_ТЕКСТ ДЛЯ ЧТЕНИЯ:_
::::::
Все говорят: "Новые люди, новые люди". Где они? Чем занимаются? И главное, какие сюрпризы приготовили они для нашей необъятной Родины?
Один из "новых"
Тимур Горяев - провинциал. И по месту жительства, и по роду занятий. Он живет в городе Екатеринбурге, где и закончил судебно-прокурорский факультет Свердловского юридического института. Служил в армии. Судя по тому, что, несмотря на свой возраст (а ему всего 33 года), успел побывать членом КПСС, был комсомольским активистом.
Впрочем, в полной мере использовать этот плюс своей биографии он не успел. В стране начались реформы. И в начале 90-х Горяев, как и многие его сверстники, занялся финансовыми спекуляциями, создав для этих целей собственную инвестиционную компанию. В числе прочих активов, приобретенных Горяевым в этот период его жизни, оказались и акции местной парфюмерной фабрики "Уральские самоцветы".
Это был второй или третий по счету чековый аукцион. За день до события молодой бизнесмен материализовался в кабинете увенчанного коммунистическими наградами директора фабрики и заявил: "Завтра аукцион, как вы знаете. Так вот, я, скорее всего, вашу фабрику куплю. Пришел предупредить, чтобы это не стало для вас неприятной неожиданностью". Деликатность Горяева оценена не была. Директор дал "юнцу" отповедь - мол, никто вас здесь не ждет, жили без вас и дальше как-нибудь проживем. Но Горяев обещание выполнил - фабрику купил.
::::::
Сохранённые записи
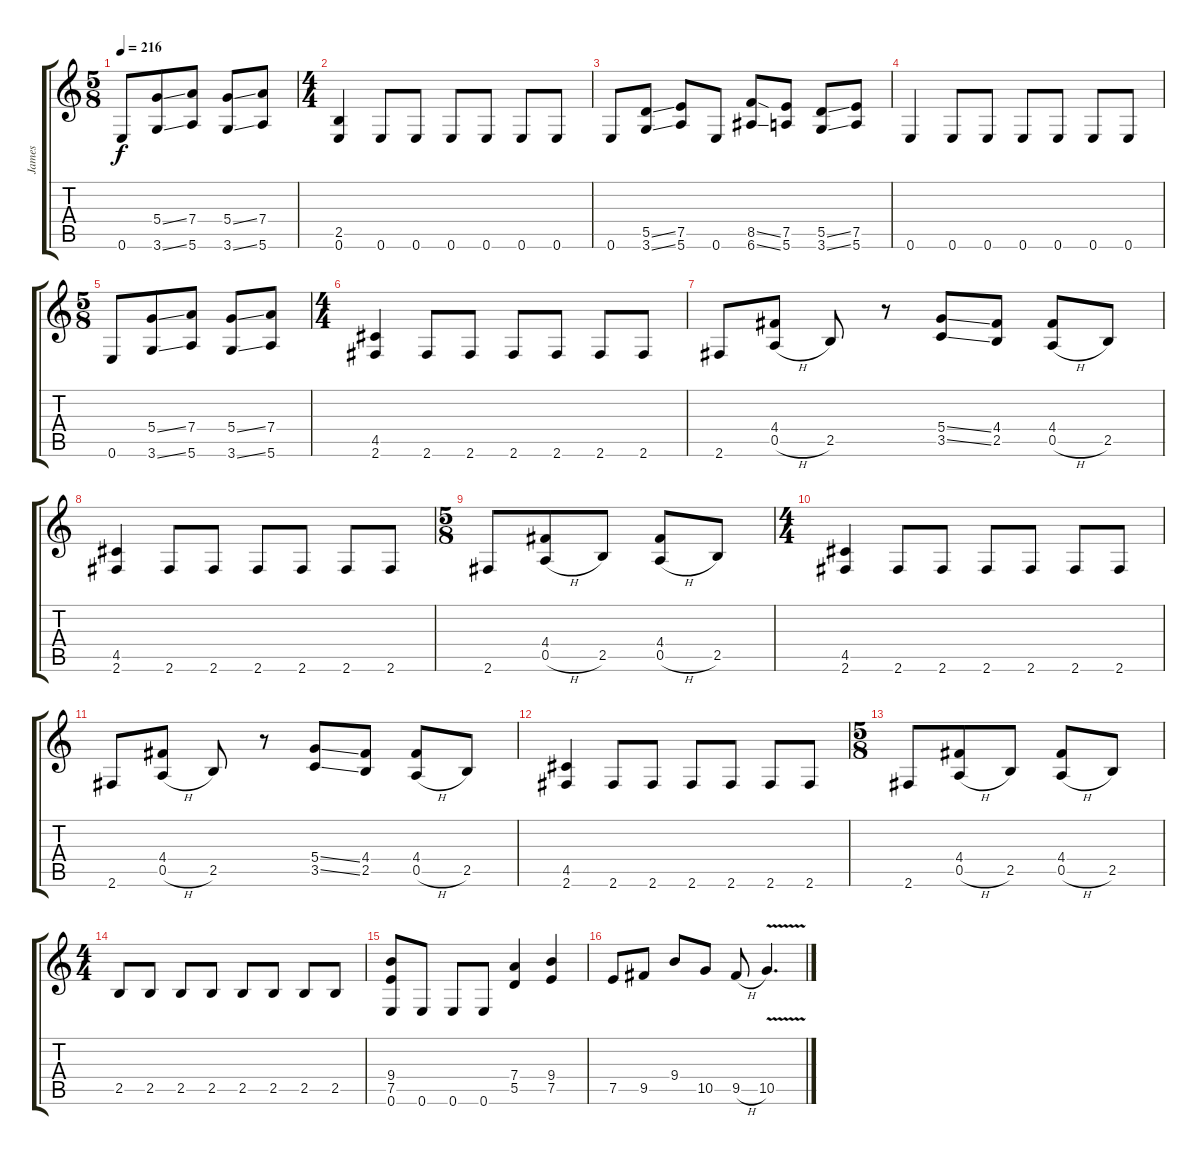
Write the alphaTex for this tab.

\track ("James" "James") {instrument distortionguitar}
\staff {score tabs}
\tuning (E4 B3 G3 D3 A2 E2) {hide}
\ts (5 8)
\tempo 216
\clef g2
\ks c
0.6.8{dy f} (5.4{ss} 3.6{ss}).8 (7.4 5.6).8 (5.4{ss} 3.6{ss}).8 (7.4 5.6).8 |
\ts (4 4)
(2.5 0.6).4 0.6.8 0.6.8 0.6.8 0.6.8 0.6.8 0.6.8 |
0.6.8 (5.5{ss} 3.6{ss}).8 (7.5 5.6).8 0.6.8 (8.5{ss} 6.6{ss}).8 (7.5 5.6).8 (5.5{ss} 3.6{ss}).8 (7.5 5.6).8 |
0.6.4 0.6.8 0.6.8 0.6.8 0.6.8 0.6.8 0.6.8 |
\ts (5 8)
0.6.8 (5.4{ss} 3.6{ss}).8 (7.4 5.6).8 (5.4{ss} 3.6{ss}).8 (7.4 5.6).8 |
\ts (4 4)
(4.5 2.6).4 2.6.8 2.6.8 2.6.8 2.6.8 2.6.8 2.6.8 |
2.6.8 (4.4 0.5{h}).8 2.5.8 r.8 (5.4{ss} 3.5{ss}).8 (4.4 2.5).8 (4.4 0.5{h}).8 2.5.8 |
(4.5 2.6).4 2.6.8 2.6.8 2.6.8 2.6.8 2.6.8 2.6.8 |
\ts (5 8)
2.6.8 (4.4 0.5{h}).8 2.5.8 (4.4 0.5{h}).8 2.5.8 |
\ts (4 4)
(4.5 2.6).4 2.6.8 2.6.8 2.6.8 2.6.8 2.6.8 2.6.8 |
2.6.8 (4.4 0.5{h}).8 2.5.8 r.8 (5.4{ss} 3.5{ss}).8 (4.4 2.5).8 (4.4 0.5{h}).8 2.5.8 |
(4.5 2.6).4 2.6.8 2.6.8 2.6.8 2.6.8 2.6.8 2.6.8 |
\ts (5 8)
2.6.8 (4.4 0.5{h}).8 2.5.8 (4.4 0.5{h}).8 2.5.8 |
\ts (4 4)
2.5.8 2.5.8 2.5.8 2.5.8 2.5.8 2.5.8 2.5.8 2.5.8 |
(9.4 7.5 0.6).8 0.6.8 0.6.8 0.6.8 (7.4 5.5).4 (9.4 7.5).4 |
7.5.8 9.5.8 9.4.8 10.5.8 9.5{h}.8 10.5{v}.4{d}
::::::
_ЗАДАНИЯ К ВЫПОЛНЕНИЮ:_
• 1. Отредактируйте часть текста о Тимуре Горяеве, начиная с «Это был второй» и заканчивая «- фабрику купил.». Приведите её целиком, заменив «бизнесмен» на «предприниматель».
• 2. Какой факультет какого института окончил Тимур Горяев, согласно тексту о Тимуре Горяеве?
• 3. Напишите продолжение текста о Тимуре Горяеве, начав сразу после его последнего предложения.

_ОТВЕТЫ ПО ЗАДАНИЯМ:_
• 1.
Это был второй или третий по счету чековый аукцион. За день до события молодой предприниматель материализовался в кабинете увенчанного коммунистическими наградами директора фабрики и заявил: "Завтра аукцион, как вы знаете. Так вот, я, скорее всего, вашу фабрику куплю. Пришел предупредить, чтобы это не стало для вас неприятной неожиданностью". Деликатность Горяева оценена не была. Директор дал "юнцу" отповедь - мол, никто вас здесь не ждет, жили без вас и дальше как-нибудь проживем. Но Горяев обещание выполнил - фабрику купил.

• 2. Судебно-прокурорский факультет Свердловского юридического института.

• 3.
Правда, в течение следующих трех лет фабрикой он интересовался мало. Не хотел отвлекаться от спекуляций. И только в 1997 году он решил занять пост генерального директора "Уральских самоцветов" и заниматься исключительно этим бизнесом.
На мой взгляд, для амбициозного человека, каким, безусловно, является Тимур Горяев, решение это было довольно странным. Инвестиционное дело, каким бы малым оно ни было, считается занятием престижным и интеллектуальным. И променять его на производство кремов и зубных паст... Зачем?
"Да вы знаете, - говорит Горяев, - захотелось заняться чем-то конкретным. Ведь одно дело - чувствовать себя каким-то вершителем судеб человеческих... Тогда среди элиты провинциального бизнеса была очень модна тема строительства империй. И это было здорово: сидеть в прокуренном кабинете и проектировать будущие концерны. Но я видел по своим коллегам - тем, кто работал на фондовом рынке, - что на империи все это не похоже - это какие-то обмылки заводов, которые на самом деле катятся вниз. И мне стало интересно: а сам-то я смогу что-нибудь сделать? Конечно, сомнения были. Уж больно маленькой была фабрика. Месячные обороты составляли где-то три миллиарда рублей. Но с другой стороны, есть же аксиома, что маленьких бизнесов не бывает. Что такое, к примеру, тот же 'Макдональдс'? Всего лишь закусочная...".
Фабрика
Здесь необходимо сделать некоторое техническое отступление и пояснить, какое хозяйство возглавил Горяев. "Уральские самоцветы" (позже компания была переименована в концерн "Калина") - типичная старая советская парфюмерная фабрика. За все годы советского существования ей удалось удивить рынок всего однажды: легендарный "Тройной одеколон" создан именно на Комсомольском проспекте города Екатеринбурга. Были у фабрики и другие успехи, но о них знали только в ЦК КПСС, выдавая руководству разные ордена и грамоты. А публика, для которой фабрика вроде бы и производила свою продукцию, ничего такого не замечала.
С началом перестройки фабрика и вовсе стала готовиться к кончине. В середине 90-х на "Уральских самоцветах" неполную рабочую неделю трудились всего 800 человек, и те оглядывались по сторонам в поисках более надежного заработка.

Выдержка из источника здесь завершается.